■ DIRECTIONS FOR THIS TASK: Would you print the listing that follows exactly, but without its pictures?

■ DATA EXTRACT:
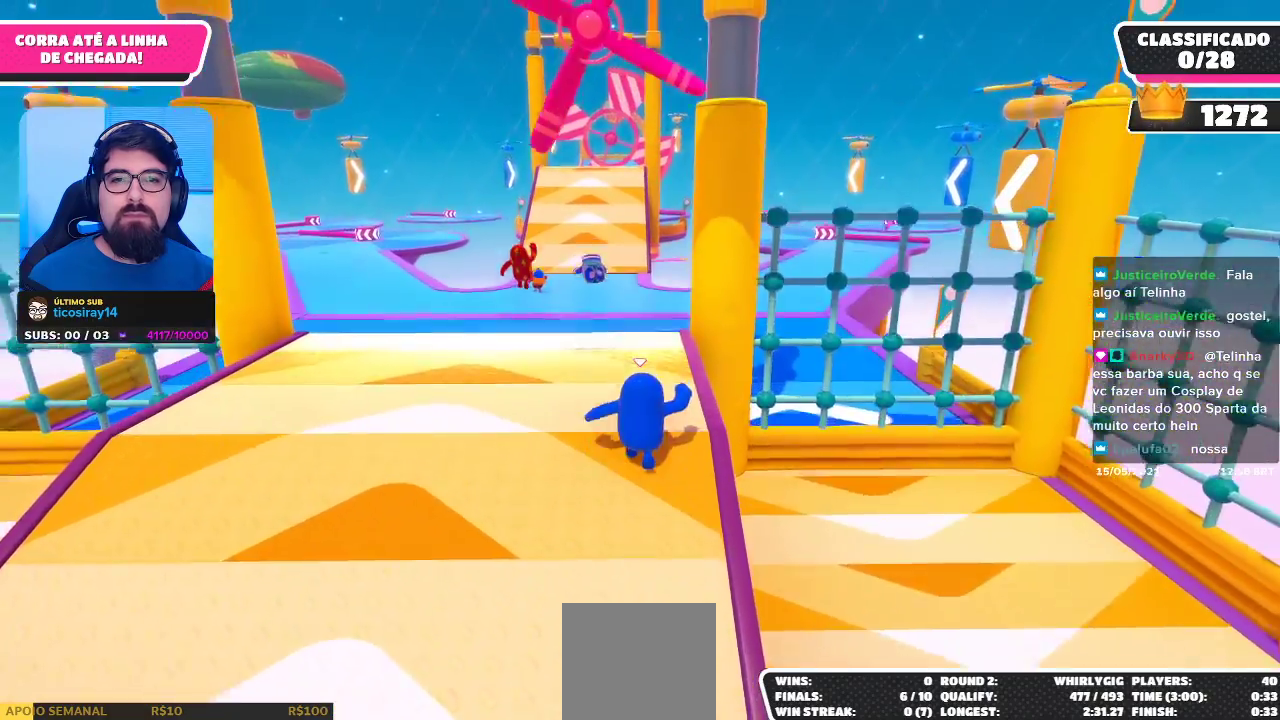
{"buttons": [], "left_stick": "up", "right_stick": "center", "events": []}
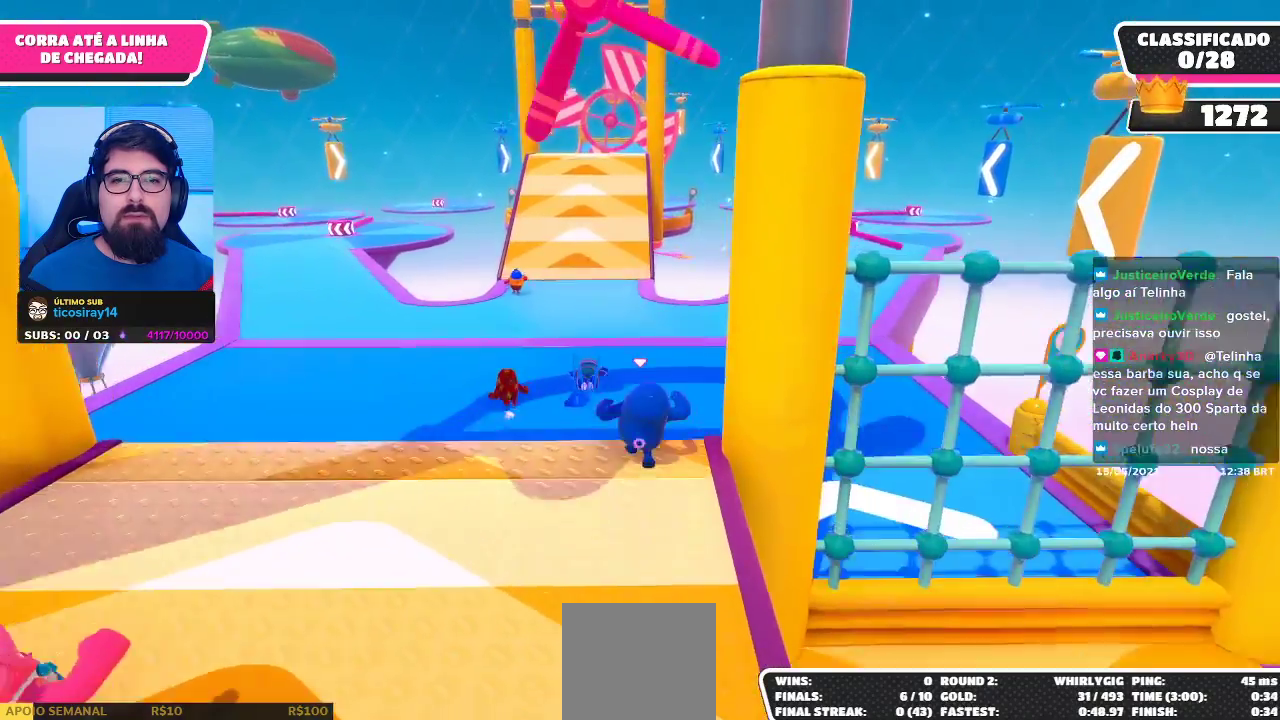
{"buttons": [], "left_stick": "up-left", "right_stick": "center", "events": [[433, "left_stick", "up-left"]]}
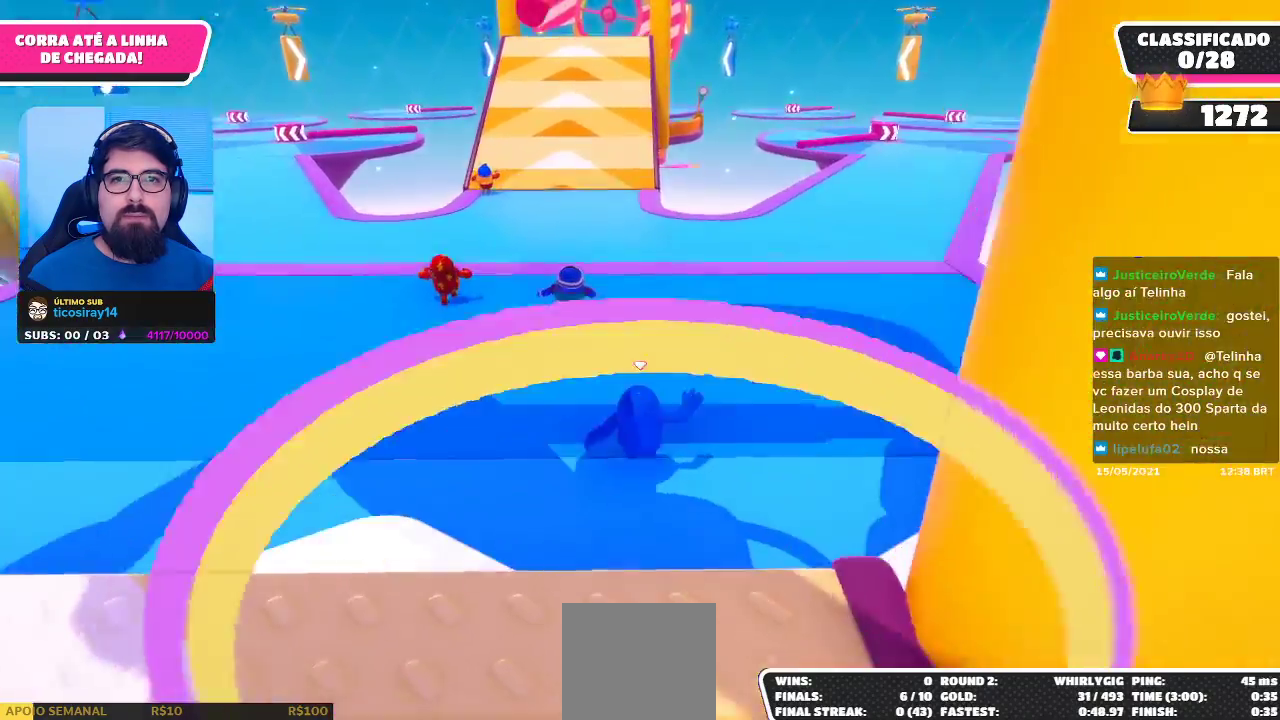
{"buttons": [], "left_stick": "up-left", "right_stick": "center", "events": []}
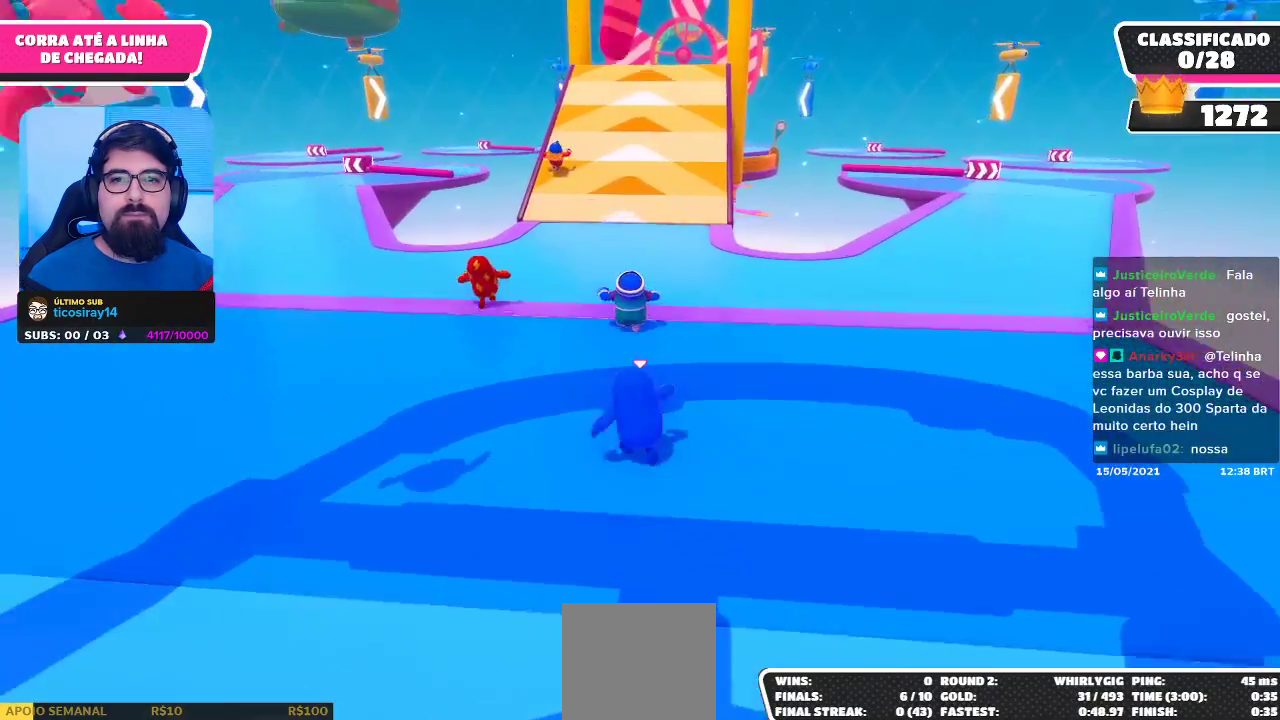
{"buttons": [], "left_stick": "up-left", "right_stick": "center", "events": []}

■ OUTPUT:
{"buttons": [], "left_stick": "up", "right_stick": "center", "events": []}
{"buttons": [], "left_stick": "up-left", "right_stick": "center", "events": [[433, "left_stick", "up-left"]]}
{"buttons": [], "left_stick": "up-left", "right_stick": "center", "events": []}
{"buttons": [], "left_stick": "up-left", "right_stick": "center", "events": []}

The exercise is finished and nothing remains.